=== Provided text ===
May 4--In the simplest terms, Sasha Gainullin is a fixer.
The vice president of operations for the firm MyAssist, based in Stevens Point, is the guy you call when your luggage disappears, you want that reservation no one can get, or the Haitian officials just blocked your attempt to fly eight injured children to America for medical care.
He'll save your vacation. In this case, he saved lives.
"In my mind, he has a red cape flowing behind him," said pediatrician Ian Goodman, who asked MyAssist to help transport kids he found threatened by infections in a Haitian hospital.
That was one month after an earthquake devastated the country and just days after 10 missionaries from Idaho had been arrested while trying to move children from Haiti to the Dominican Republic.
"It became an administrative nightmare," Goodman said. "To this day, I don't know how he managed to do it. He had the connections. He had the ability."
He does not have a red cape. At least, no such cape was visible at an airport in Haiti on Friday afternoon, when Gainullin delivered four of the children back to their families. Smiling, energetic and healthy, the children were happy to be home.
Four of them remain in Massachusetts, still undergoing treatment in hospitals in the Boston area.
They are expected to return to Haiti in the next month or two, ending an ordeal that started with the earthquake Jan. 12. The eight kids range in age from 2 to 15.
Goodman, a fellow in pediatric medicine at Baystate Medical Center in Springfield, Mass., flew to Haiti in early February looking for children who could be taken to the U.S. for treatment. More specifically, he sought to identify children who were in danger of losing limbs or their lives because of infections.
=== Listed records ===
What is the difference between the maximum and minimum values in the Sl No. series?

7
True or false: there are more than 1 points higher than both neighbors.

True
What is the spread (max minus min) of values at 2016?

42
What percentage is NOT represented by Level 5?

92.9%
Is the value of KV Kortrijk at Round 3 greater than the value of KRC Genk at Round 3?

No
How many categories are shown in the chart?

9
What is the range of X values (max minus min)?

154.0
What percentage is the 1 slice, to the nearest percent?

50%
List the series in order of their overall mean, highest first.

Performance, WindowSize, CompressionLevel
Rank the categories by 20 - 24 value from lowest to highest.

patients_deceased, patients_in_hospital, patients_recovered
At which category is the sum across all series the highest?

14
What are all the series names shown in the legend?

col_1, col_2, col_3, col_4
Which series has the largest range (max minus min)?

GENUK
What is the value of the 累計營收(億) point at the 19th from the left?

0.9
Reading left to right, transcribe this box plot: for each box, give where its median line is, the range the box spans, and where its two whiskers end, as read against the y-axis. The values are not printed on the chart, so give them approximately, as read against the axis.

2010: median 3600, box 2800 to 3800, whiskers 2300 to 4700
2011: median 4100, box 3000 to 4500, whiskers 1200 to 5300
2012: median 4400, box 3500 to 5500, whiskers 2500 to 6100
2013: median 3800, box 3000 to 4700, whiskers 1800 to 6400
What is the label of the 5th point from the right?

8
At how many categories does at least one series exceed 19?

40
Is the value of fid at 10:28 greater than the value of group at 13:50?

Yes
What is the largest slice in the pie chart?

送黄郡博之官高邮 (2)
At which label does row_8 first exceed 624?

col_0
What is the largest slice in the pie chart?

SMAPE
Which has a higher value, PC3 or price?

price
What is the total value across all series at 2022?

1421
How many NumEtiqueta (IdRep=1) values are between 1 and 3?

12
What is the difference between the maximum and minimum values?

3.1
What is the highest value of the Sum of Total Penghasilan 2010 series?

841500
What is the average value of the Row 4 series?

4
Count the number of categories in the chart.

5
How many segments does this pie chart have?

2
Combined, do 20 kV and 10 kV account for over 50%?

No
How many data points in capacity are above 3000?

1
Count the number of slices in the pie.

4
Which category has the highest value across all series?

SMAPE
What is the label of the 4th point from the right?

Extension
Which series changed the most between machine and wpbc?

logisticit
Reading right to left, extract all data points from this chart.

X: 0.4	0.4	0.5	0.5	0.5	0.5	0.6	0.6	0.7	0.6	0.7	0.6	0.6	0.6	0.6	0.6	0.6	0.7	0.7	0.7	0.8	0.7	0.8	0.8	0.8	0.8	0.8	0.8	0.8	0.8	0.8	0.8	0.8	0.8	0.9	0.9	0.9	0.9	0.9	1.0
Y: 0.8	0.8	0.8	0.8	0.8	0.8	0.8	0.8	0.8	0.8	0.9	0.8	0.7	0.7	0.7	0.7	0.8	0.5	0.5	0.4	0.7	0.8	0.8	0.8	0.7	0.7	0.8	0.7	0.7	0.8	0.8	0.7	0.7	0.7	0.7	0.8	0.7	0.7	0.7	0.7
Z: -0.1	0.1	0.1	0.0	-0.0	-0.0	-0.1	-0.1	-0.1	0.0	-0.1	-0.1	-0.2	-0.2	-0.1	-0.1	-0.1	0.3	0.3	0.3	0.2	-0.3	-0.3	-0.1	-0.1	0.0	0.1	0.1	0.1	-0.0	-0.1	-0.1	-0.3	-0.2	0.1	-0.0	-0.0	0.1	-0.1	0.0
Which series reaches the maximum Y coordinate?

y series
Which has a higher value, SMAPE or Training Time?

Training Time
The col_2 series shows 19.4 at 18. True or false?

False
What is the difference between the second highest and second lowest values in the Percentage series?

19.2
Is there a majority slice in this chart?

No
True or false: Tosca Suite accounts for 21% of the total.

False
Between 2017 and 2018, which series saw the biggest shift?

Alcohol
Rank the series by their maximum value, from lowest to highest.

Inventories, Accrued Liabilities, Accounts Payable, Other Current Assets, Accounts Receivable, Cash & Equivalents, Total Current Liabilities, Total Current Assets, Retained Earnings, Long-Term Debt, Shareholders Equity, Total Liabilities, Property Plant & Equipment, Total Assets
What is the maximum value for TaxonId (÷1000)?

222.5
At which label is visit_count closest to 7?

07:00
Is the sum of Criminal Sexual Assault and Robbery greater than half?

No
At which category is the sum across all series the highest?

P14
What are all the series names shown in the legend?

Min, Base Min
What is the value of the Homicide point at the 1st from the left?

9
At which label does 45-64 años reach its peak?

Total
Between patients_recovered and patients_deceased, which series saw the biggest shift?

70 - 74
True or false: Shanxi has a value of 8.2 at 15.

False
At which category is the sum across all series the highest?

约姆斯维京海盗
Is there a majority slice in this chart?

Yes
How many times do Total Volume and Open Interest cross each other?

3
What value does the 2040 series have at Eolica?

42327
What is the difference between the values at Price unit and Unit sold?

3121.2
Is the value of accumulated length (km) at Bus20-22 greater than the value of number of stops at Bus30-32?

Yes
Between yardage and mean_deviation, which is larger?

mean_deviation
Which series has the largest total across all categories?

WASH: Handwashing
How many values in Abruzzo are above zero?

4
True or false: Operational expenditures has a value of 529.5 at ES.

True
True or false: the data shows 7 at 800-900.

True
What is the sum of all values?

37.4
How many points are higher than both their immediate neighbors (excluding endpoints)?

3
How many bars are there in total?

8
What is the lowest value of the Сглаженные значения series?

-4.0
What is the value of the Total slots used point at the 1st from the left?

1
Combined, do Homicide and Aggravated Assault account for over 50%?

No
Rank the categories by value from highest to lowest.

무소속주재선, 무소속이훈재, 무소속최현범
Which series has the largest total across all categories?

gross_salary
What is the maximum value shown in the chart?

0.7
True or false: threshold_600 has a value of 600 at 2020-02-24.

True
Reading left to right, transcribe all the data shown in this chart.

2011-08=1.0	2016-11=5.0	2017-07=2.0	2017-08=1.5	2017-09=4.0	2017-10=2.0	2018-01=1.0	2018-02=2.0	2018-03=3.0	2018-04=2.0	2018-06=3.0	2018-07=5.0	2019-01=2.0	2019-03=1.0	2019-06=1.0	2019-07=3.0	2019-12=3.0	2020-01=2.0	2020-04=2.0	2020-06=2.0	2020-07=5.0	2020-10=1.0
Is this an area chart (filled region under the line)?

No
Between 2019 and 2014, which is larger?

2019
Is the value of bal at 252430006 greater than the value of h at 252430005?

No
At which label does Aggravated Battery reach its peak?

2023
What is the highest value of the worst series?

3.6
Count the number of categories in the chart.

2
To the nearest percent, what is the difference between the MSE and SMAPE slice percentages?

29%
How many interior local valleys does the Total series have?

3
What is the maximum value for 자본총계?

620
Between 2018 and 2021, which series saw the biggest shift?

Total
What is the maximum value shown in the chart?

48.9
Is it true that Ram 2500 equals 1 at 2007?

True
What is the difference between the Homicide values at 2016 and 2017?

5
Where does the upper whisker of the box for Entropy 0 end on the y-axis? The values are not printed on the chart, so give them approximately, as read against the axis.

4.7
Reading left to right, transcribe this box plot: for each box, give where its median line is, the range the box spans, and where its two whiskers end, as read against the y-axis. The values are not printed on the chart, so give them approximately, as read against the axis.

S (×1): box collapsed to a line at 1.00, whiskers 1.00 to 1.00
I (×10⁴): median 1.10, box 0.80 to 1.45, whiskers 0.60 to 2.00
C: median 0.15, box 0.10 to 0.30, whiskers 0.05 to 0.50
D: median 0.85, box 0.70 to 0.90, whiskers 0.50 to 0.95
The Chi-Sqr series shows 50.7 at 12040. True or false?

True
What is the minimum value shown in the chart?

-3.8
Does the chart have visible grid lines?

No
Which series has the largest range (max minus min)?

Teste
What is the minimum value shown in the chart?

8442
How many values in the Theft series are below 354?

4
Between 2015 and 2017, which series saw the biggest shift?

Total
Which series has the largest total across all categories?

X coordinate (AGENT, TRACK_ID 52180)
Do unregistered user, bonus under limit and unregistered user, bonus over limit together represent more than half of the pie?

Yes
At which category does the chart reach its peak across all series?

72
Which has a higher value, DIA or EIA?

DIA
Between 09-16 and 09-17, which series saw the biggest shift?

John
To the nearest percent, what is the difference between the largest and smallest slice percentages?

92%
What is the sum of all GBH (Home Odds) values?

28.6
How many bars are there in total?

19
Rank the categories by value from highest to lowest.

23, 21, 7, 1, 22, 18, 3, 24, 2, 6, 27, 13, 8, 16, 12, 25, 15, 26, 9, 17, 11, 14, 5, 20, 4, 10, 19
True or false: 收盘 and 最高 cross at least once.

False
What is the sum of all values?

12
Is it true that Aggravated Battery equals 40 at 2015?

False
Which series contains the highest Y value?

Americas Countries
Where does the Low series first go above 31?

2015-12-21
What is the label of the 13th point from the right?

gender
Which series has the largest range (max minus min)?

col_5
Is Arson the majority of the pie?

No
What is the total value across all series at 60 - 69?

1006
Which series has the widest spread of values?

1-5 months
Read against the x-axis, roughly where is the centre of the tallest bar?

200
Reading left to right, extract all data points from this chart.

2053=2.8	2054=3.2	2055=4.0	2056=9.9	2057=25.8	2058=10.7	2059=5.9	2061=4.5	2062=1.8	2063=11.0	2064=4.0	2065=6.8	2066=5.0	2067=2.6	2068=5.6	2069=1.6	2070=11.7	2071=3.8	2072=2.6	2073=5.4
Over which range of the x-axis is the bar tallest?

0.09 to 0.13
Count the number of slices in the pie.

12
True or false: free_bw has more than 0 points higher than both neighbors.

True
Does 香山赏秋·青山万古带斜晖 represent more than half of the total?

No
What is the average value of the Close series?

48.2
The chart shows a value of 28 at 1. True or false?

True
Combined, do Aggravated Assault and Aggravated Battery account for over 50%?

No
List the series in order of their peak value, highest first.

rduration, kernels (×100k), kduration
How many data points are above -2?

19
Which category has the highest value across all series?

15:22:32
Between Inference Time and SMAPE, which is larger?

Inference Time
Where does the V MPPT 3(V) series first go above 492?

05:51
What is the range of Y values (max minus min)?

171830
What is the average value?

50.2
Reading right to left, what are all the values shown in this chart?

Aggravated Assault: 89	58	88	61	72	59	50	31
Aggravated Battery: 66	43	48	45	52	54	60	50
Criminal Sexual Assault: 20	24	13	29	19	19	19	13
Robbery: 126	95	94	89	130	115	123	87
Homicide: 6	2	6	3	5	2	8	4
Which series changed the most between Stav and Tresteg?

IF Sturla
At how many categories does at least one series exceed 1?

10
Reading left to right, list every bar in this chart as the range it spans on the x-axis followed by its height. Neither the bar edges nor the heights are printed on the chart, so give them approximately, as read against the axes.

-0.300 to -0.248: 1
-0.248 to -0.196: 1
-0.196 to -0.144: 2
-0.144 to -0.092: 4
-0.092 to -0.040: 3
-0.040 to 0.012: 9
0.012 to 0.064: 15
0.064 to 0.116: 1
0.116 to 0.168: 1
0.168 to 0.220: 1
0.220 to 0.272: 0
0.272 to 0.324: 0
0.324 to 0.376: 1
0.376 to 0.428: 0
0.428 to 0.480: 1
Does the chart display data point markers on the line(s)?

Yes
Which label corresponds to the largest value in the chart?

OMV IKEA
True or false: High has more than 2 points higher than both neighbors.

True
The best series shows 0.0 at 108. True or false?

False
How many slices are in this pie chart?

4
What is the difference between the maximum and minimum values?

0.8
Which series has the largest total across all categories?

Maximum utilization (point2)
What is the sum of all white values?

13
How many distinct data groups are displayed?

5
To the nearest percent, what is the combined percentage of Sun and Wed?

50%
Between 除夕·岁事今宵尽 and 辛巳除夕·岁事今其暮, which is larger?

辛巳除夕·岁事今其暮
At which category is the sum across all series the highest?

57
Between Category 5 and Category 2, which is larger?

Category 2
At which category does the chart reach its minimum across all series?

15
===
### Assignment 1
In the article about Sasha Gainullin, what was Goodman's purpose in flying to Haiti in early February? Answer in one to three sentences.
### Assignment 2
Decide whether each statement agrees with the article about Sasha Gainullin, answering yes or no and quoting the words that settle it: (a) Gainullin returned four of the children to their families at an airport in Haiti. (b) All eight children are still in Massachusetts. (c) The children range in age from 2 to 12.
### Assignment 3
From the article about Sasha Gainullin, extract everything from "He'll save your" down to "to be home.".
These records are separate material and have no connection to the article.

### Written solution 1
Goodman went to Haiti to find children who could be taken to the U.S. for treatment. More specifically, he wanted to identify children who were in danger of losing limbs or their lives because of infections.

### Written solution 2
(a) Yes: "Gainullin delivered four of the children back to their families."
(b) No: "Four of them remain in Massachusetts."
(c) No: "The eight kids range in age from 2 to 15."

### Written solution 3
He'll save your vacation. In this case, he saved lives.
"In my mind, he has a red cape flowing behind him," said pediatrician Ian Goodman, who asked MyAssist to help transport kids he found threatened by infections in a Haitian hospital.
That was one month after an earthquake devastated the country and just days after 10 missionaries from Idaho had been arrested while trying to move children from Haiti to the Dominican Republic.
"It became an administrative nightmare," Goodman said. "To this day, I don't know how he managed to do it. He had the connections. He had the ability."
He does not have a red cape. At least, no such cape was visible at an airport in Haiti on Friday afternoon, when Gainullin delivered four of the children back to their families. Smiling, energetic and healthy, the children were happy to be home.